__Records to use__

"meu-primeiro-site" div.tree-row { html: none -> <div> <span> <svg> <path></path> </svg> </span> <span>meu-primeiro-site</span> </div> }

==

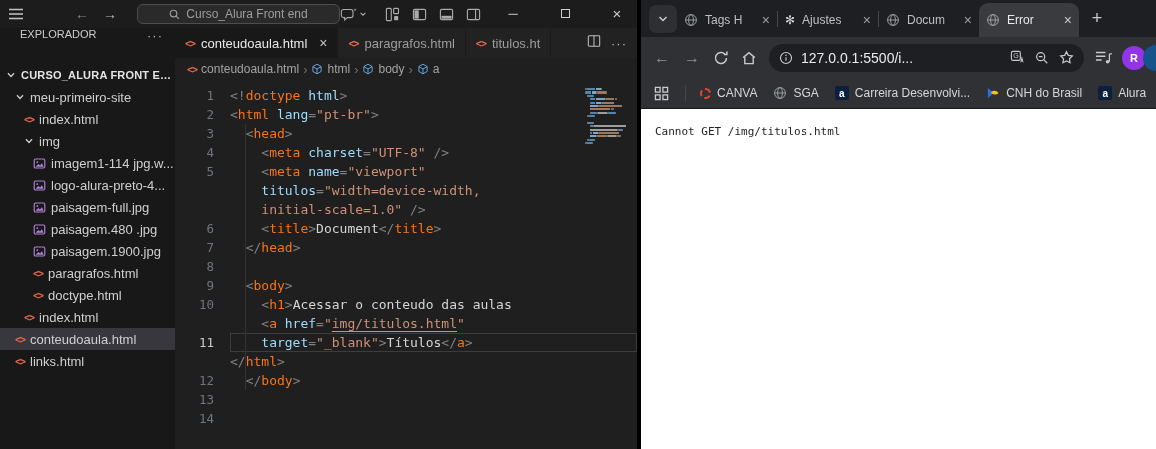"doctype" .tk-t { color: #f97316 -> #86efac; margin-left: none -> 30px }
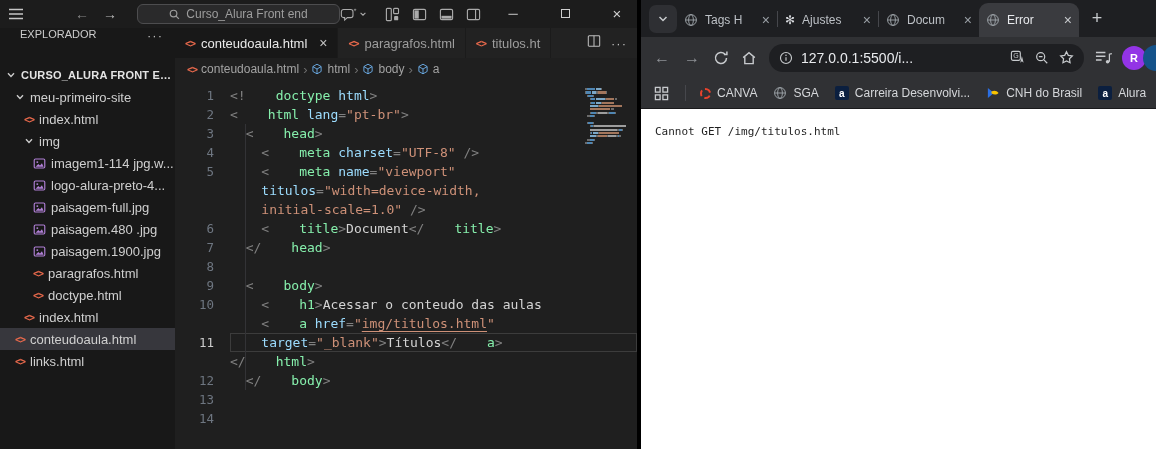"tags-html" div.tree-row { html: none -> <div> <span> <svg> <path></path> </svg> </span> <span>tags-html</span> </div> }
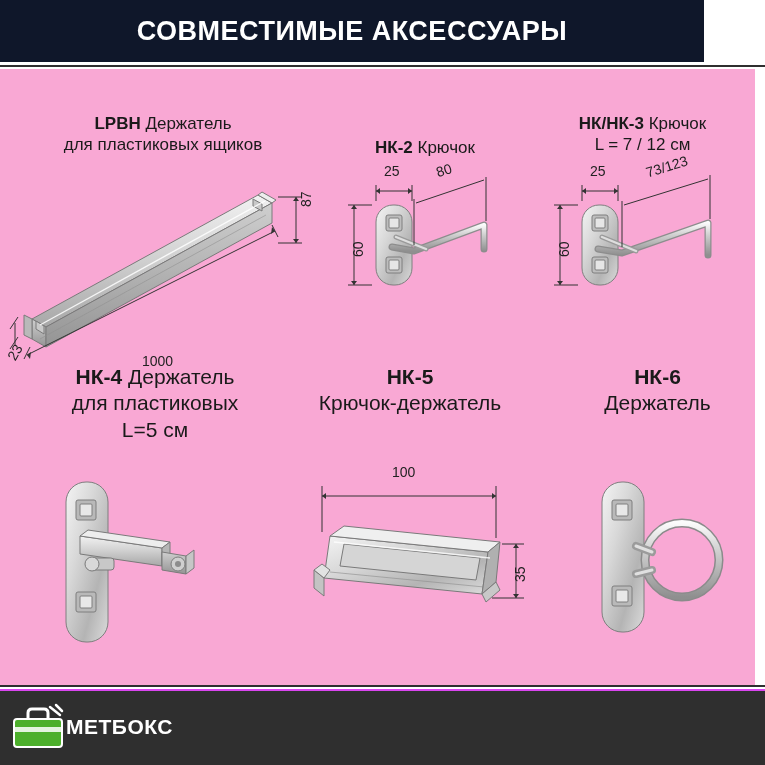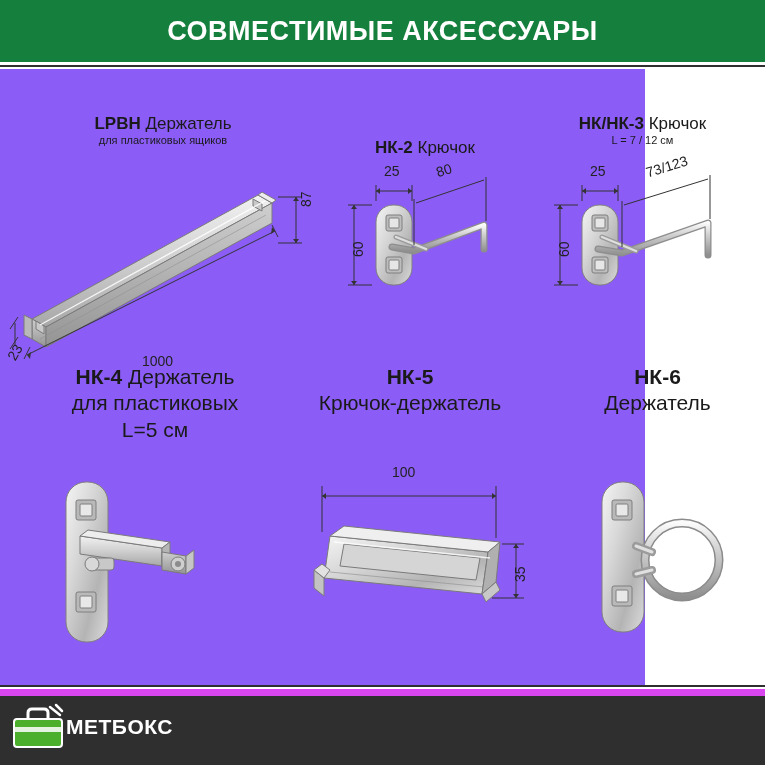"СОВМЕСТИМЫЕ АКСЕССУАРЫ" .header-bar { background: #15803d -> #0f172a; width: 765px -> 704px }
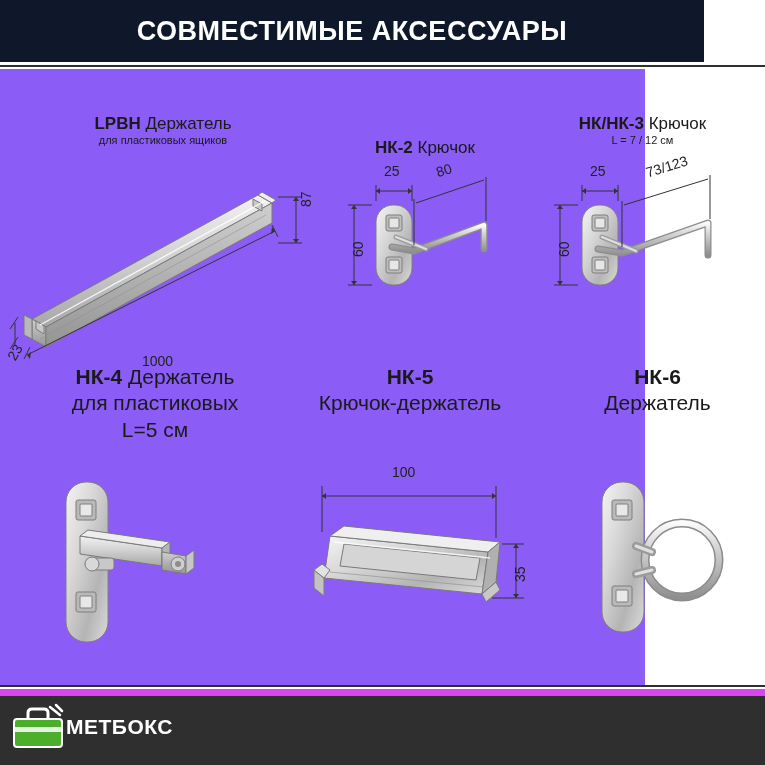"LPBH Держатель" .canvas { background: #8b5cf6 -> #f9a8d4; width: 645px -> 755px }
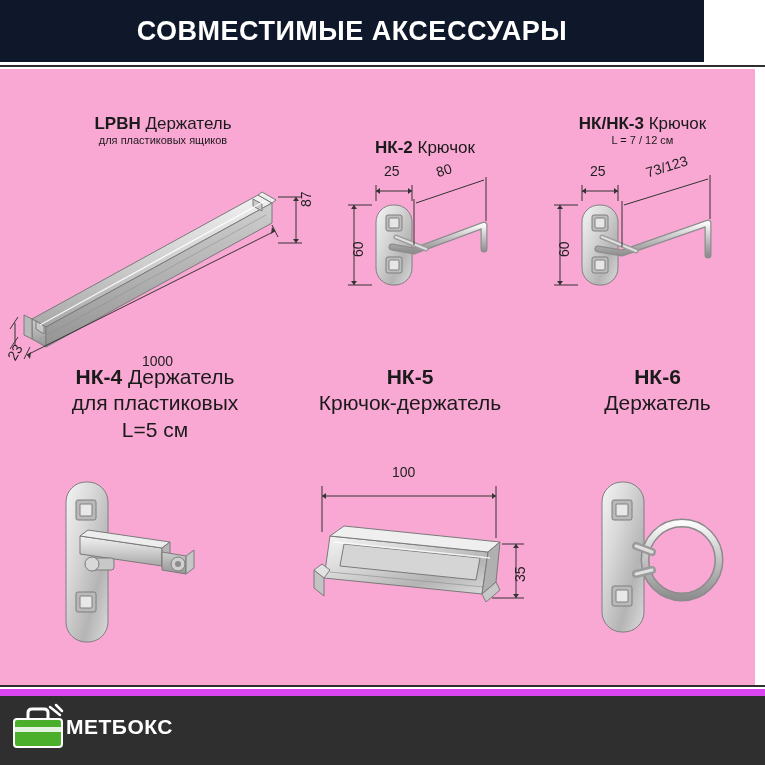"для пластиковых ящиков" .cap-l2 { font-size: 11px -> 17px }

---

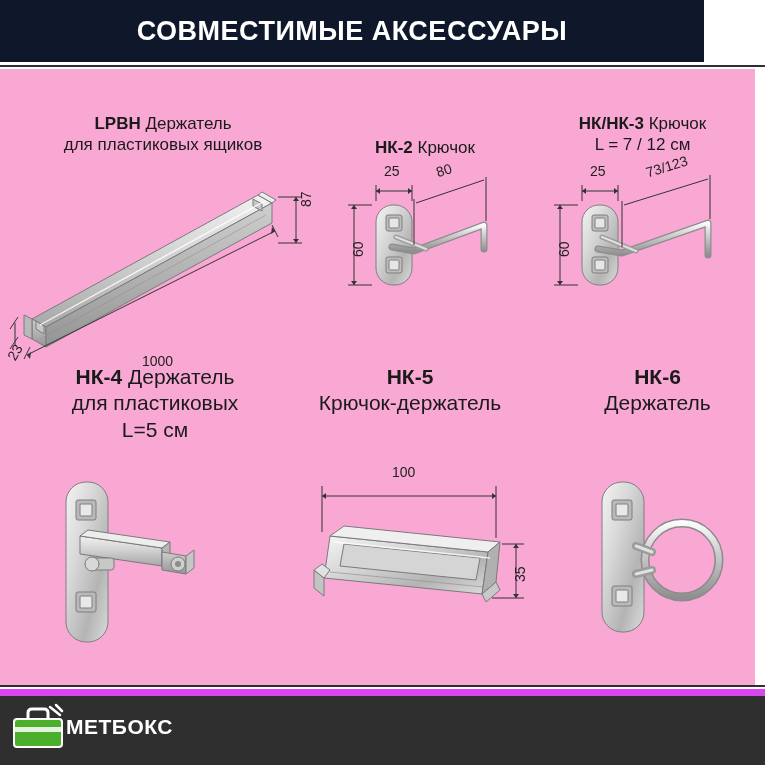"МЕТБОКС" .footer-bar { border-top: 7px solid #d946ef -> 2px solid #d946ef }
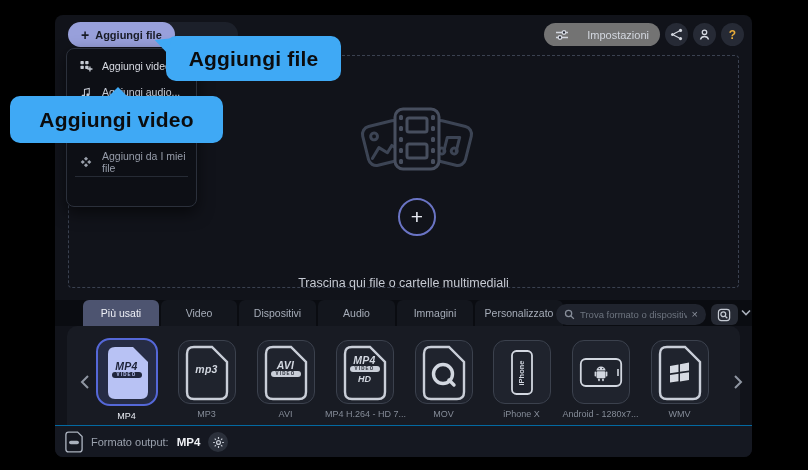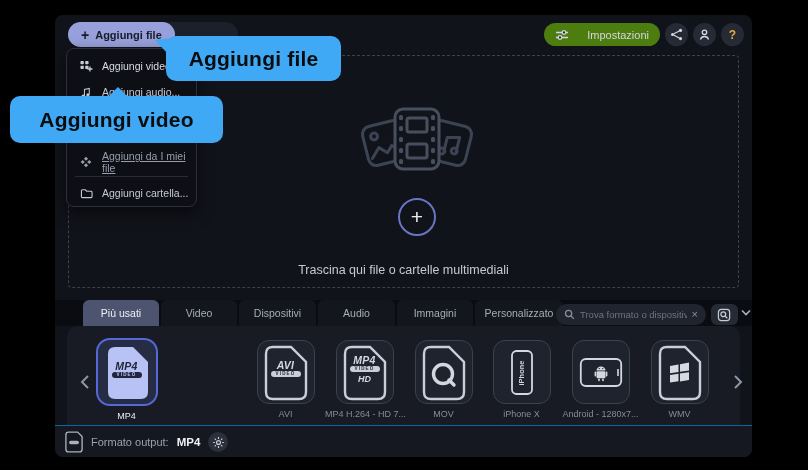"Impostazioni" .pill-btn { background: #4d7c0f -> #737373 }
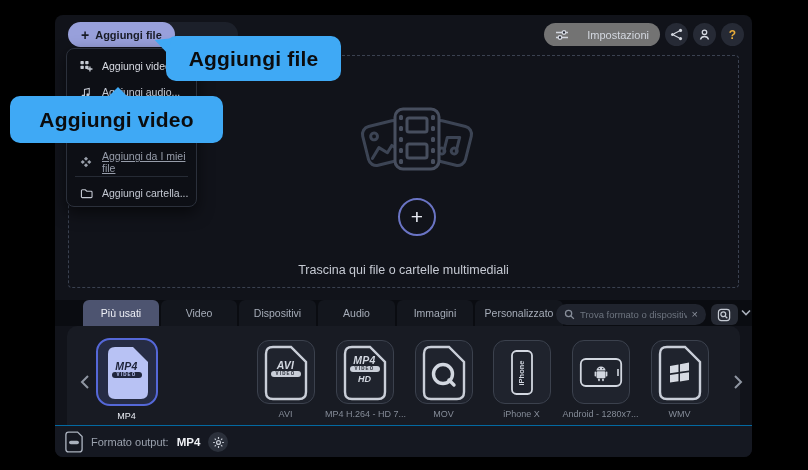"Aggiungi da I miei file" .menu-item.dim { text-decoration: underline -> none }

__What is required__
Take the material above and output only the lines from the one that contains "color: #f97316 ->" through the one that contains "font-size: 11px ->", ends included and images left out.

__Exercise result__
"doctype" .tk-t { color: #f97316 -> #86efac; margin-left: none -> 30px }
"tags-html" div.tree-row { html: none -> <div> <span> <svg> <path></path> </svg> </span> <span>tags-html</span> </div> }
"СОВМЕСТИМЫЕ АКСЕССУАРЫ" .header-bar { background: #15803d -> #0f172a; width: 765px -> 704px }
"LPBH Держатель" .canvas { background: #8b5cf6 -> #f9a8d4; width: 645px -> 755px }
"для пластиковых ящиков" .cap-l2 { font-size: 11px -> 17px }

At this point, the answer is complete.